By creating a data reader with a certain QoS definition, an application makes an affirmative statement that it wishes to observe a certain portion of the world under a certain set of circumstances. For example, it may state that it is interested in observing the most recent five states (samples) to the objects (instances) in its part of the world (topic), but it doesn’t need to process changes more frequently than once every second.

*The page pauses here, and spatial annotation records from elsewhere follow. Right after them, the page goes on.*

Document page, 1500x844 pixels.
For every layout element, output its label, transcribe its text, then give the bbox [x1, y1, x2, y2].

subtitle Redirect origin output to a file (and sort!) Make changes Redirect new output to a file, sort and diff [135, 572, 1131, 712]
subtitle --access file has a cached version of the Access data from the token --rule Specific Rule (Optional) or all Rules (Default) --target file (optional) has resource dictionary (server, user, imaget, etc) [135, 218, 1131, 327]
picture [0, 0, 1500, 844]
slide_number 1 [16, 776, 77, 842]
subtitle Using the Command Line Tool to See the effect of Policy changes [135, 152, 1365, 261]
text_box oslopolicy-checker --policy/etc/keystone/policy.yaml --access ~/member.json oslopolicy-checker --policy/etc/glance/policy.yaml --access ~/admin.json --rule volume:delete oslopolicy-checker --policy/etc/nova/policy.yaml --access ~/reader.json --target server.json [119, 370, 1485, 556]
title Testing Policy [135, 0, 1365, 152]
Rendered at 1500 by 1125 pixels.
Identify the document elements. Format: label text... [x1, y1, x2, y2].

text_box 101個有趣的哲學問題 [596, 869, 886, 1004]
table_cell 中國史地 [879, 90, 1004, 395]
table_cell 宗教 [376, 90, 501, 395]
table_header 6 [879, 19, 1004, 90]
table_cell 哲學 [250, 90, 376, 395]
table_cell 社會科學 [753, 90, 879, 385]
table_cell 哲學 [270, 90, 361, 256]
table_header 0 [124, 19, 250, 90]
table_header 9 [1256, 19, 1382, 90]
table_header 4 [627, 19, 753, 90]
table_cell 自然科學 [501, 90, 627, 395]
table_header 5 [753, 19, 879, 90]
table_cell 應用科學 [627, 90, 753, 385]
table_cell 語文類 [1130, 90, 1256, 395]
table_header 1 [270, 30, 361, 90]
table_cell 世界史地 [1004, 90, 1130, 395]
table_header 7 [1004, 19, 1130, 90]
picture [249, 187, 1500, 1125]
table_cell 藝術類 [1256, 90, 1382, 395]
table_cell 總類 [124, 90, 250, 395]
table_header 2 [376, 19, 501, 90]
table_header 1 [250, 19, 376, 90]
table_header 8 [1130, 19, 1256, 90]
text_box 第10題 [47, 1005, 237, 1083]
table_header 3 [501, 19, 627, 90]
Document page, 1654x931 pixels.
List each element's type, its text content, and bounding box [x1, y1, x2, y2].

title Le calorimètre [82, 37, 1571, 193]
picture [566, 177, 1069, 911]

This statement is one of interest only; it in no way requires the observer to actually observe a certain set of samples in a certain way or within a certain period of time. On the one hand, the observer may choose to be notified asynchronously of every new sample and to respond to it immediately. On the other, it may “go away” to other business and return hours later; when it does, it will find the most recent five samples of each instance, occurring no more frequently than once every second, waiting for it. In the mean time, DDS will have taken care of all of the necessary data reception, filtering, and replacement in order to make that happen.
DDS’s ability to combine notification and lightweight caching — in effect, to maintain an application’s observed state of the world on its behalf — is something no other standards-based technology provides. Developers of data-centric systems reap the benefits: higher performance and scalability, greater tolerance to dynamic network conditions, and ultimately improved ROI and time-to-market.